Un regard autour de lui. Le seul dans l’endroit. Le seul à demander un peu plus. Pourtant, il reste là, il n’a pas envie de s’enfuir. Il a envie de râler, de partir avec cette bouteille entre ses doigts, mais il n’est pas comme ça. Un voleur de boisson. Il n’arrive pourtant pas à chasser cette envie insatiable d’alcool pour lui engourdir le cerveau un peu plus. - Pas possible de faire une exception je suppose? Pourquoi pas. Pourquoi pas ne pas demander d’une façon plus neutre, d’une façon plus gentil. - Peut-être que nous pourrions la boire ensemble dans l’arrière-boutique? Pourquoi pas? Peut-être qu’elle a mieux à faire. Surement. Lui. Il n’a rien d’autre à faire que de broyer du noir, que de penser à elle, à elles. Un souffle.
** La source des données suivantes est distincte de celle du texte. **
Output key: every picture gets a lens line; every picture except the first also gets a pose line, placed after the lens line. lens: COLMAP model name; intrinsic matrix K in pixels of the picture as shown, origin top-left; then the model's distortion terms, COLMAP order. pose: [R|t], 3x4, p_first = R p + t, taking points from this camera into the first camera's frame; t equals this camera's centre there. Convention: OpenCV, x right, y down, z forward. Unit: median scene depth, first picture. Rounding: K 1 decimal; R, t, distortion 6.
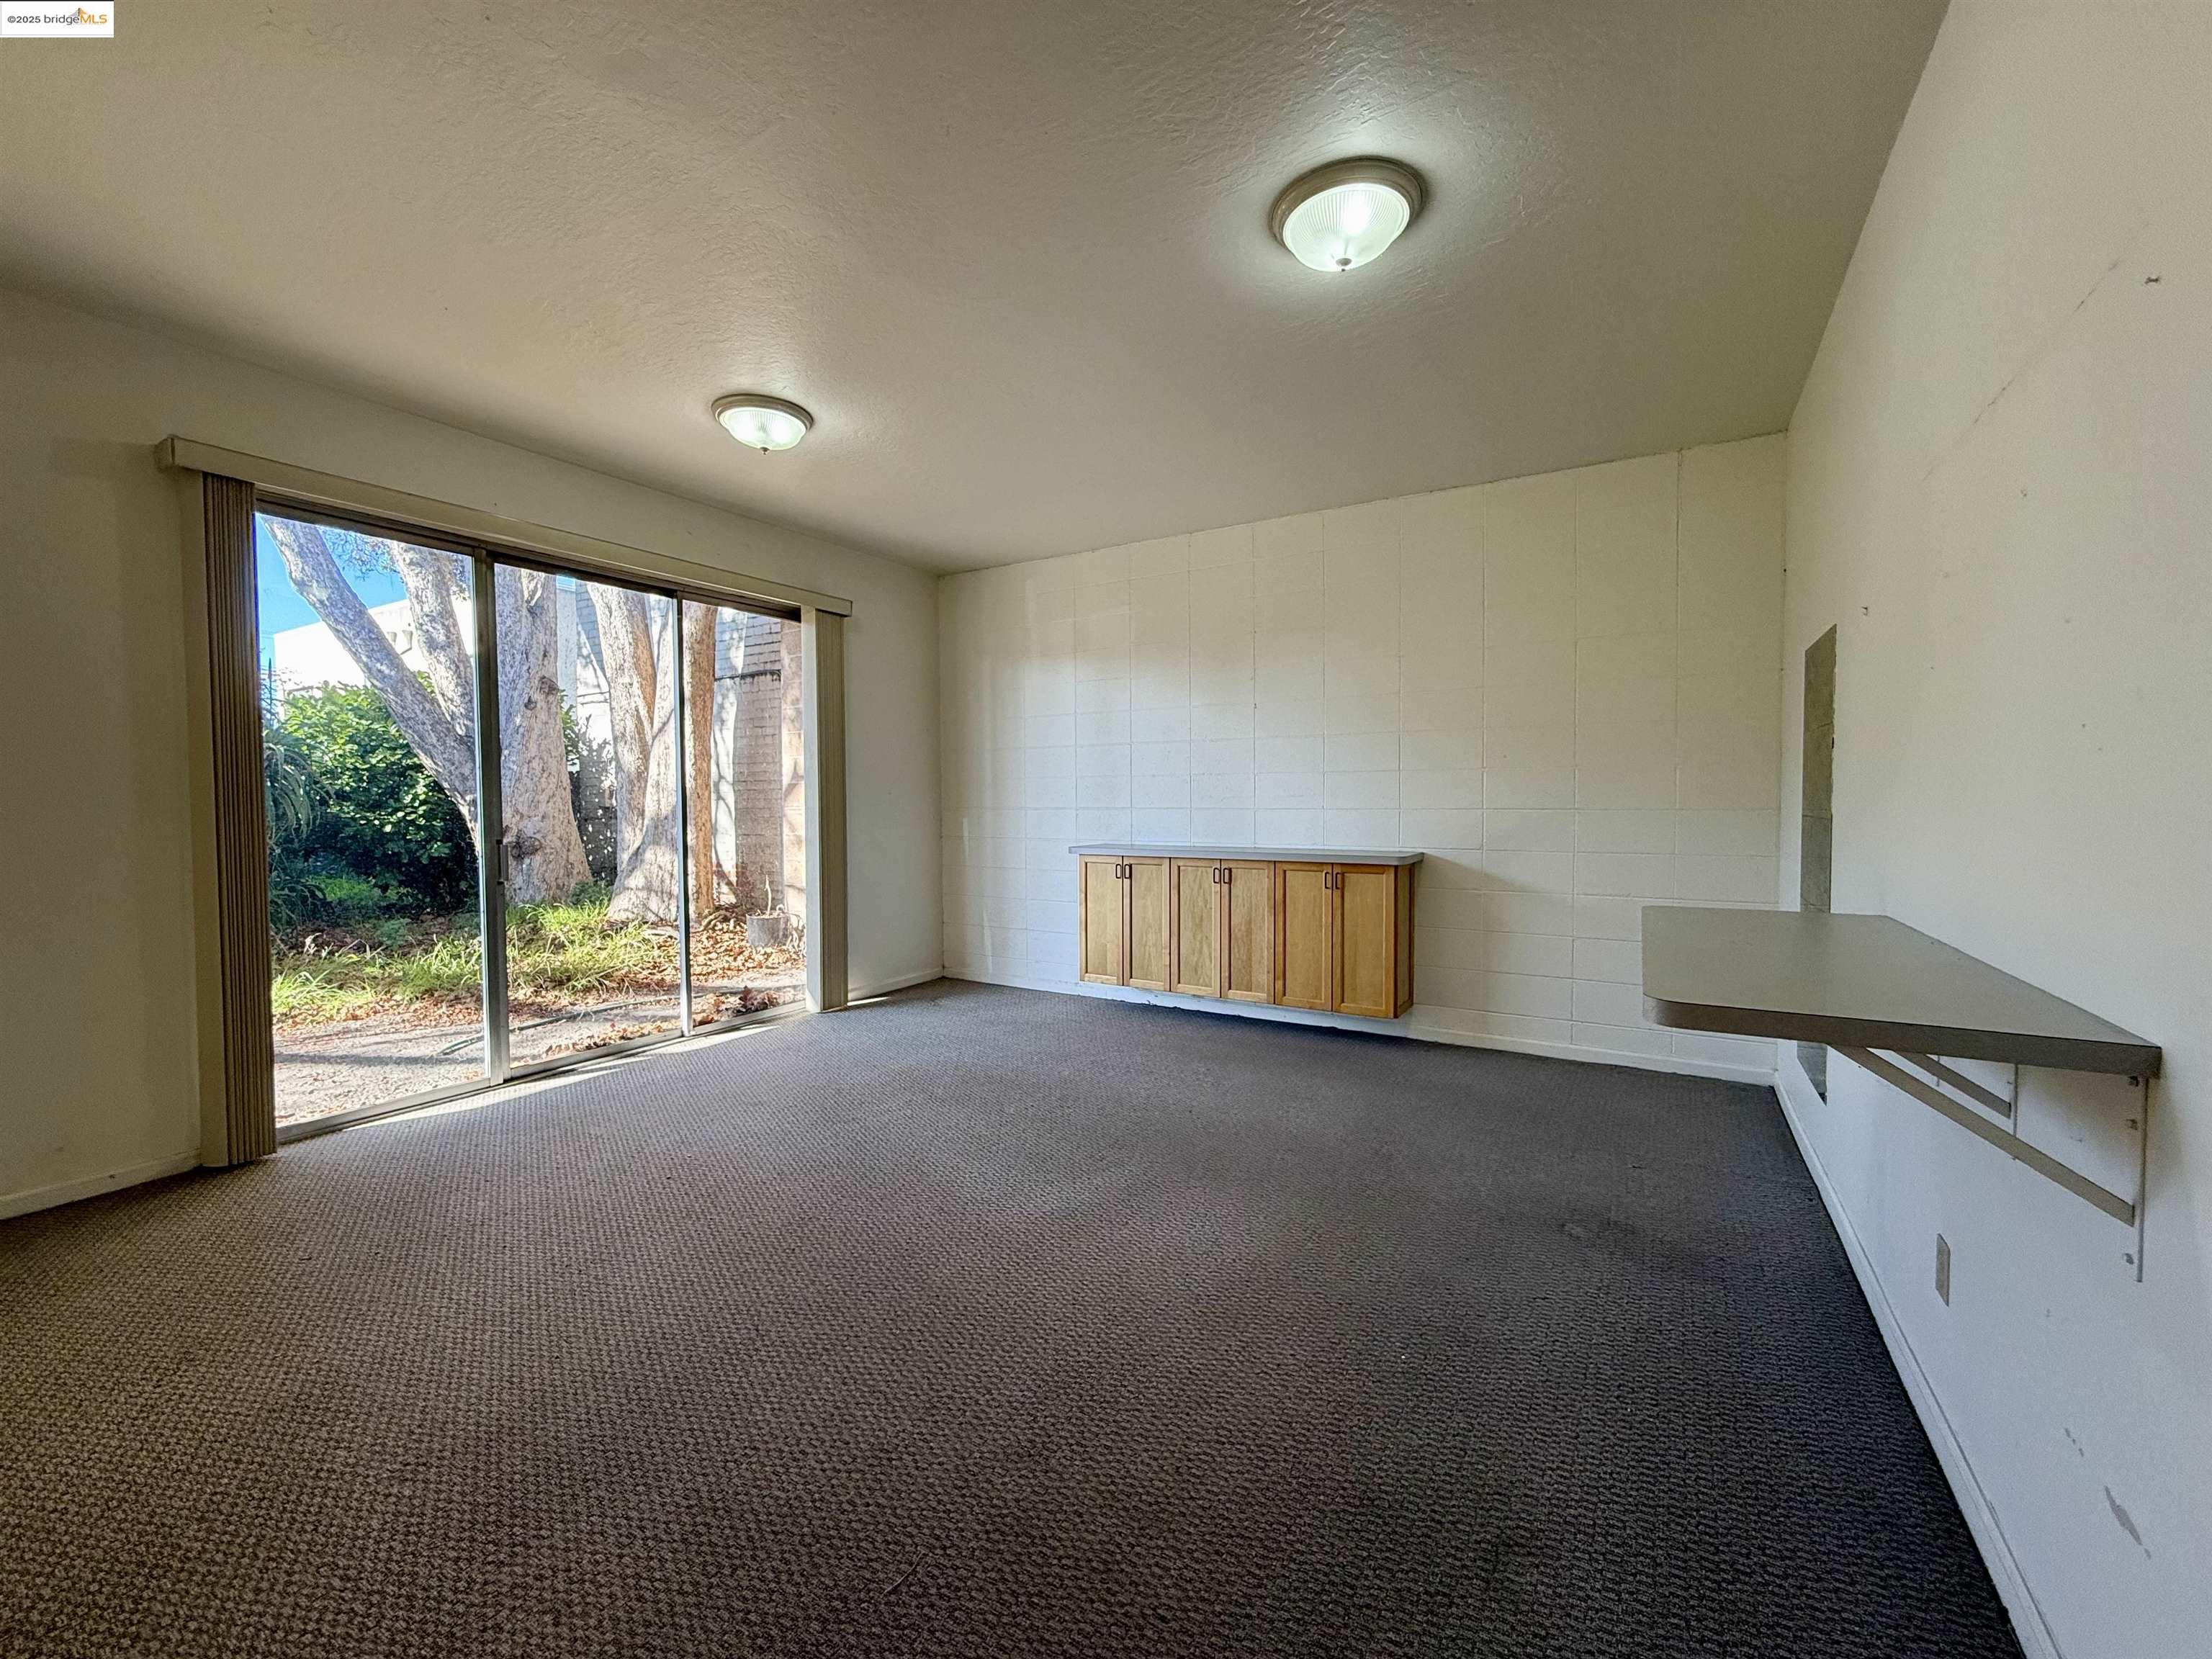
lens RADIAL K [[883.9, 0, 1106.0], [0, 883.9, 829.5], [0, 0, 1]] dist [-0.000251, -0.000143]
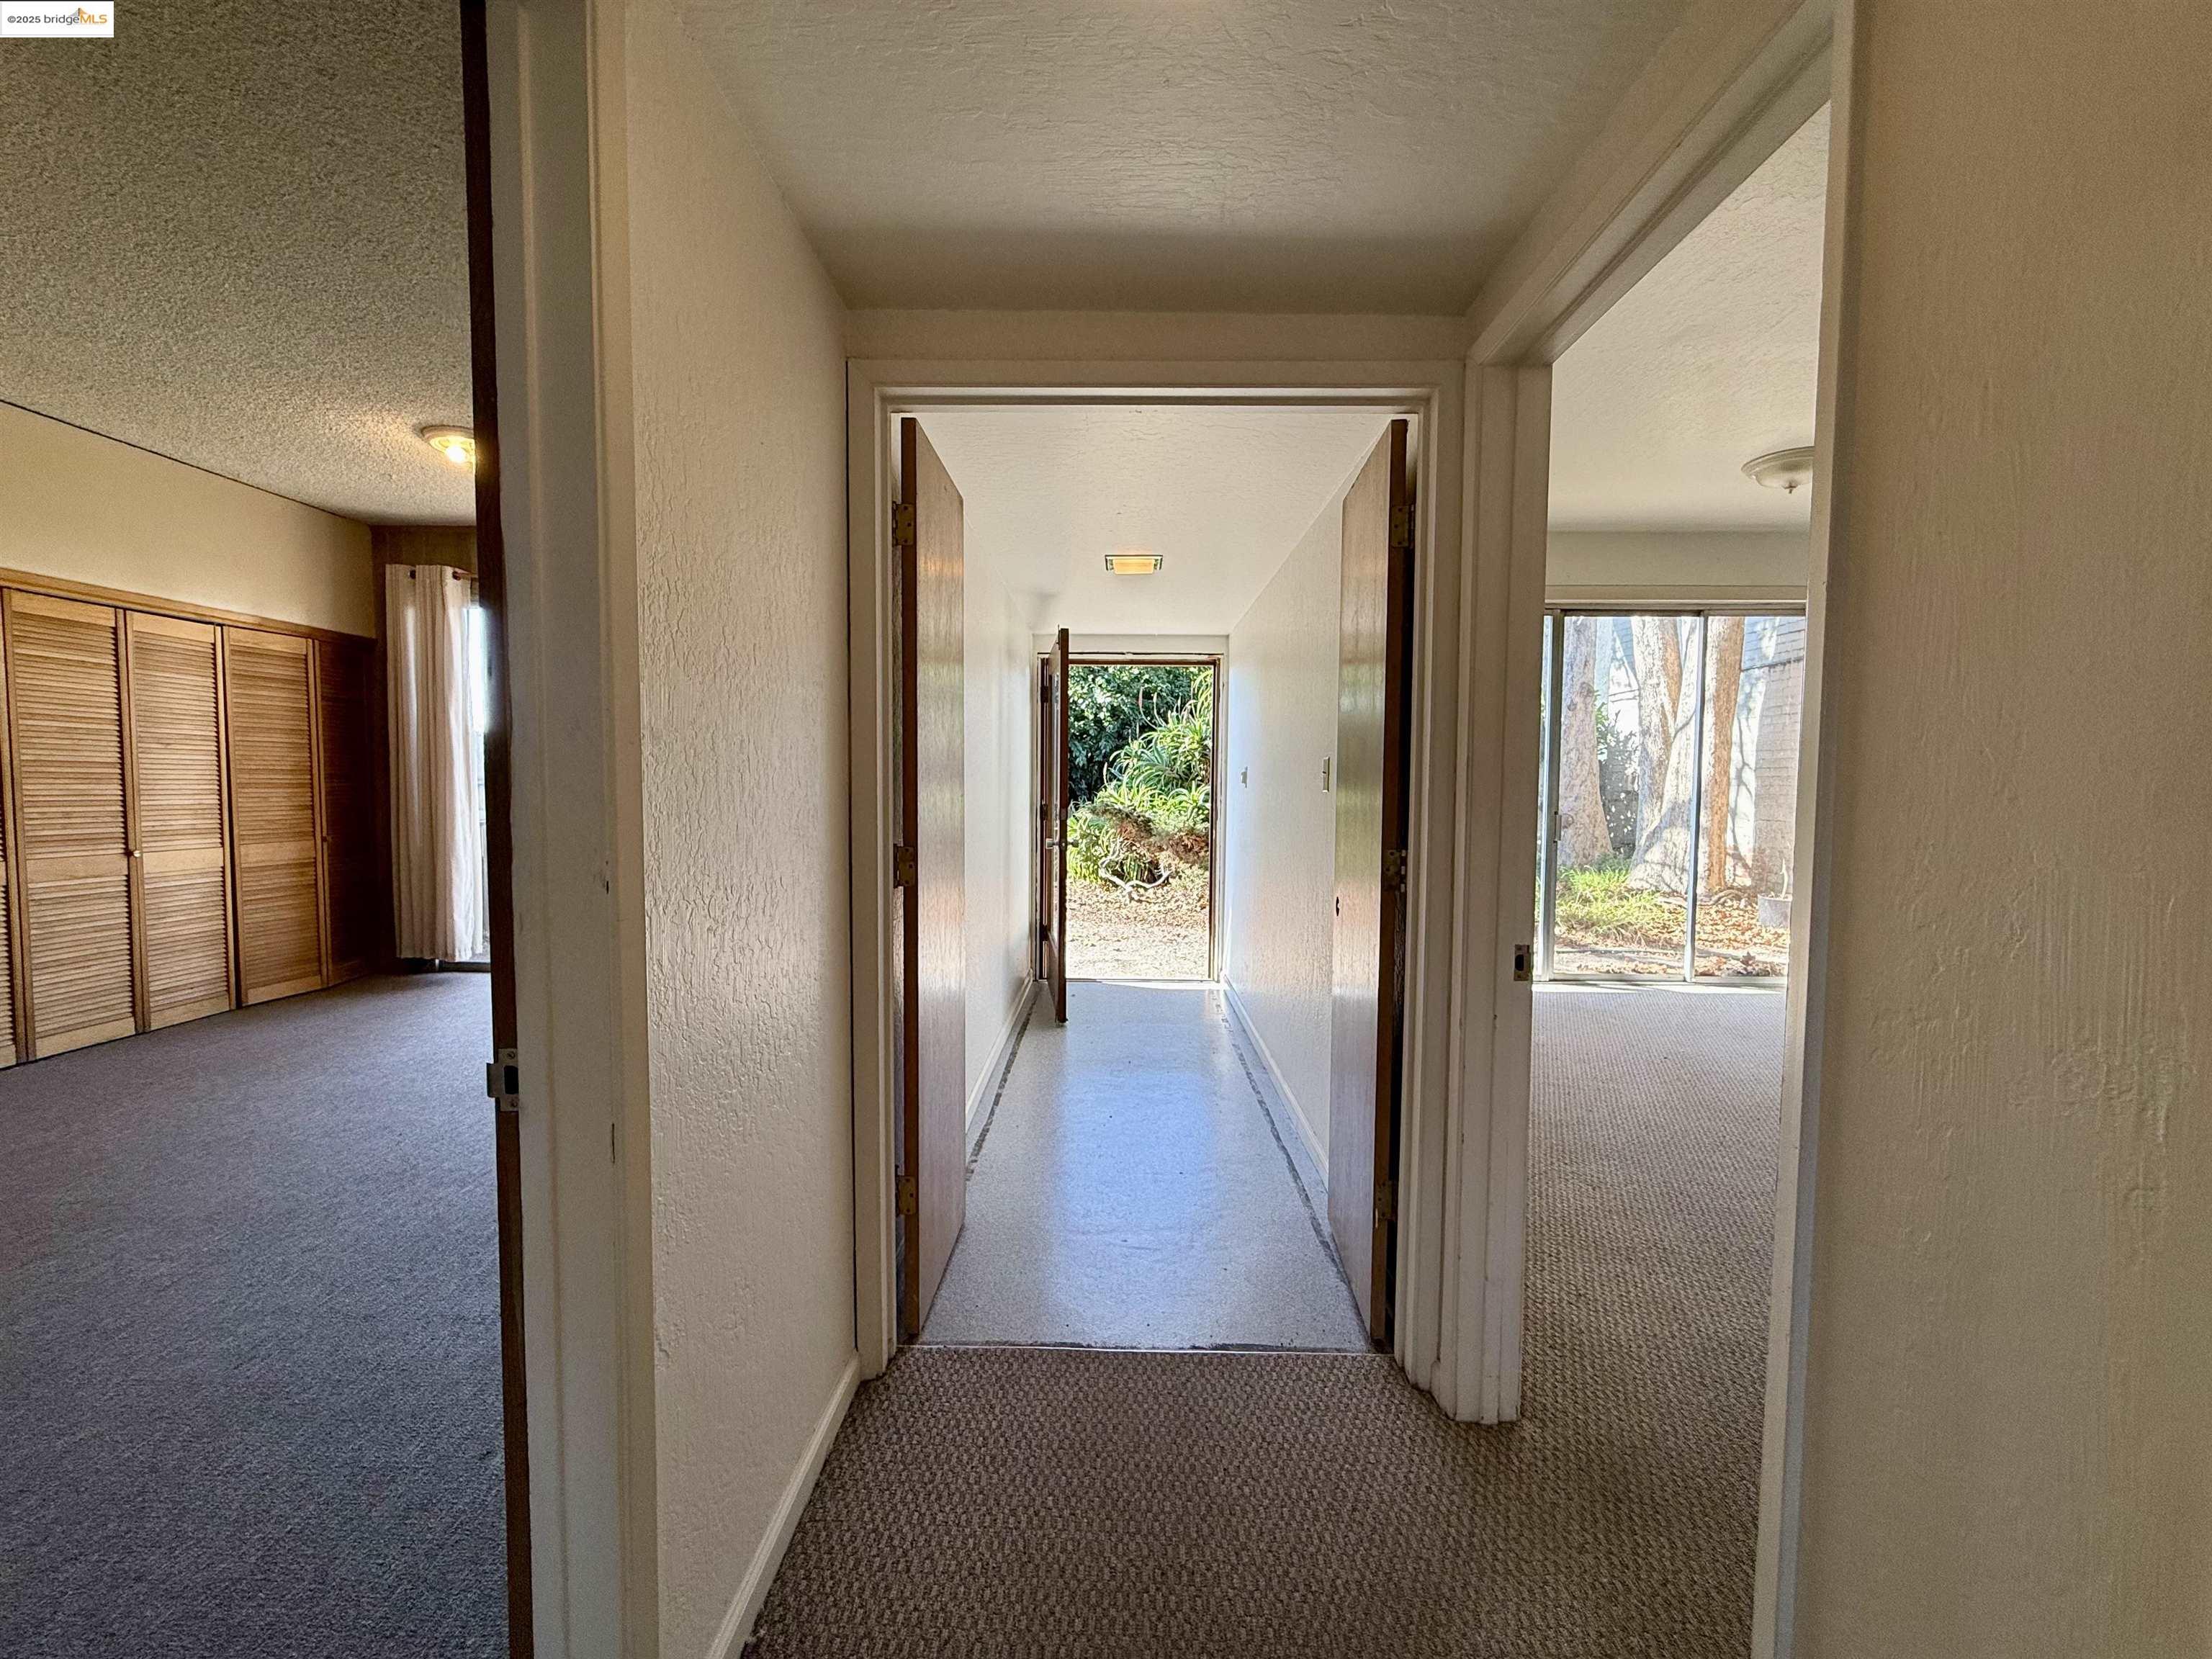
lens RADIAL K [[883.9, 0, 1106.0], [0, 883.9, 829.5], [0, 0, 1]] dist [-0.000251, -0.000143]
pose [[0.502843, 0.054735, -0.862643, 0.104270], [-0.039182, 0.998411, 0.040510, 0.005906], [0.863489, 0.013430, 0.504188, -0.199638]]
Il n’a pas envie de cesser son ascension vers le coma, vers l’alcool pour empoisonner ses veines. À voir ce qu’elle aura envie de lui dire. - C’est surement une mauvaise idée, vous avez surement mieux à faire. Lui et les manière, lui et le poète qui ressort sans le vouloir. Elle pourrait pensez qu'il lui désire du mal, mais ce n'est pas le cas. Ce n'est pas lui, il ne prend pas sans demander, il ne désire par briser la vie des autres, mais la sienne.